There was a time when he had liked school—he had enjoyed history, especially Irish history with its brave stories of Ireland’s heroes and patriots—but he had stopped going there after . . . after the bomb.

He had joined Brendan Fogarty’s gang instead. None of them went to school. Brendan, sixteen, was the oldest. At eleven, Kevin Payne was the youngest. The Holy Terrors. Their number varied between seven and ten members, depending on whether the school inspector or the police managed to catch some of them and force them back to school for a while.

Rebels with a cause, that was the Holy Terrors.

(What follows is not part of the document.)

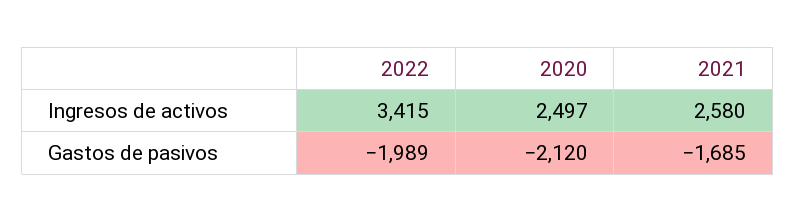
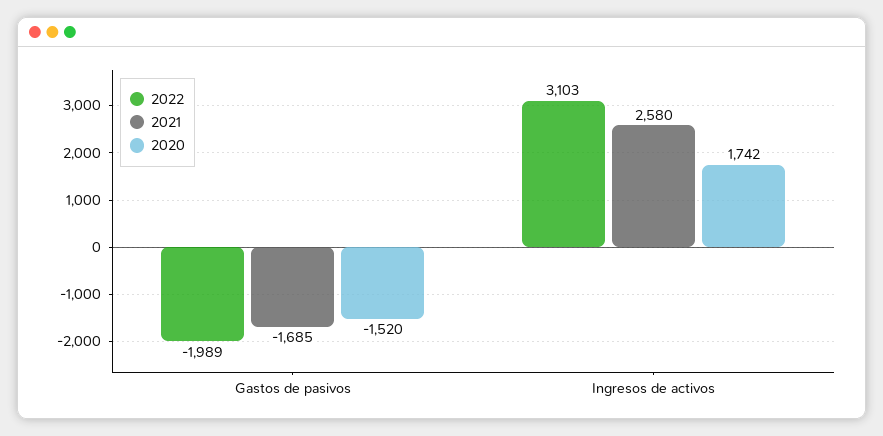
2022, Ingresos de activos: 3415 -> 3103
2020, Ingresos de activos: 2497 -> 1742
2020, Gastos de pasivos: -2120 -> -1520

The way Brendan Fogarty explained it was this: “In the North of Ireland it’s a war between them and us, between the Brits—the English—and the Catholics. The British soldiers are supposed to be in Ireland keeping the peace between us and the Protestants. Which is fine, except the way it works out is the Brits are on the side of the Protestants. And it’s us, the Catholics, who get the house-to-house searches at three o’clock in the morning, battering down our doors and pulling us from our beds and destroying everything they can put their filthy hands on while they pretend they’re searching for a gun or a bomb.”

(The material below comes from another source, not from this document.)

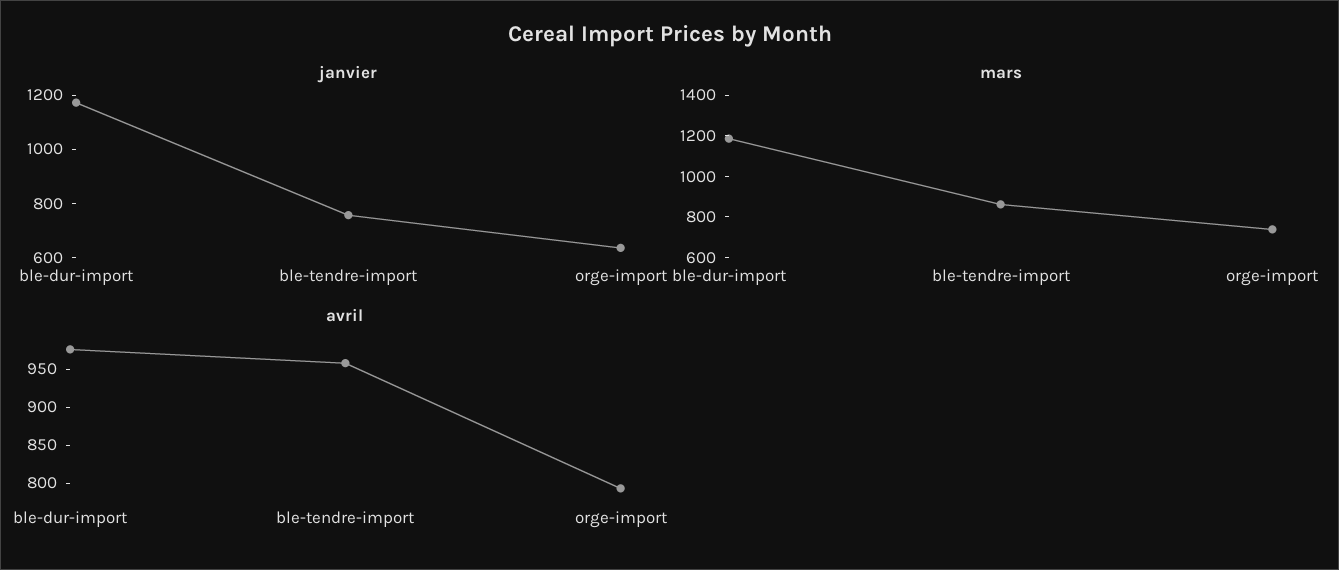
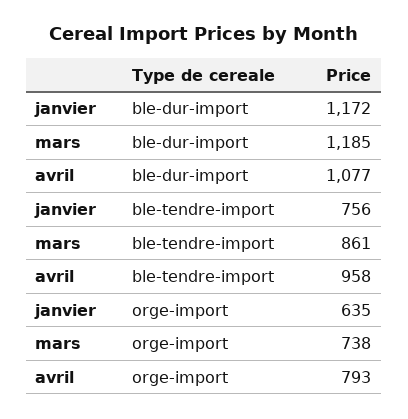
avril, ble-dur-import: 975 -> 1077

Kevin Payne, as young as he was, said, “The English have no right in Ireland! Let them go back to their own country!”

“That’s the good lad,” said Brendan.

So they became rebels with a cause, and the grim, narrow streets in the Falls Road and Shankill areas with their dirty, crumbling nineteenth century houses, became their jungle and their battleground. They threw stones at British soldiers; they hurled gasoline bombs at the British Land Rovers and armored cars under the cover of night; they helped the young men, all unemployed, make nail bombs. They became young terrorists.

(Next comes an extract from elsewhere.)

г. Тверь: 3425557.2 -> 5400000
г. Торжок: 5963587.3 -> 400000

And as well as their British enemies, they also had the Irish Protestant militants and the Ulster Police, who were mostly Protestants, after them. And if that wasn’t enough, their own IRA, the Provisional branch of the Irish Republican Army—or Provos, as they were called—might take it into their heads to kneecap them for the mischief they got up to. Kneecapping meant you were crippled for life. Not that they had ever shot the knees or ankles of a child (ankles were a more popular target nowadays because of the greater pain and disability), but you could never tell—they seldom hesitated to impose their own brand of law and order among their own, even if it was the milder punishment of having a heavy concrete block dropped on your arm or leg until the limb snapped. Life was brutish and cruel.

His uncle drove on.

How many miles were behind him to be retraced? Declan wondered. How would he ever find his way back? The farther they drove, the more impossible seemed his escape.

The road began to wind through a great forest; there were trees everywhere Declan looked, evergreens, he knew that much, but what kind they were he did not know and did not care. He felt tired and . . . lost. The dark, brooding forest seemed to him a secret, unknown world, impenetrable and dark, and he was filled with the terrible numbness of despair.

They emerged from the forest into the brightness of sea and sky, but he closed his eyes and saw very little of it.

The road now twisted around coves and bays. Purple-gray rocks, jagged and dark, thrust themselves into the shining sea, but he merely glimpsed it. He sat with his eyes half closed, exhausted. It was as though all the past weeks he had been fuelled by a special kind of hatred that had pumped up his muscles and his sinews to a constant, explosive pitch, and only now had he let go, only now had his strength collapsed. He felt totally worn out. His head ached from the thioridizine; it felt like his brain was being crushed. His tongue was dry and swollen. He cared about nothing. He thought he would like to die.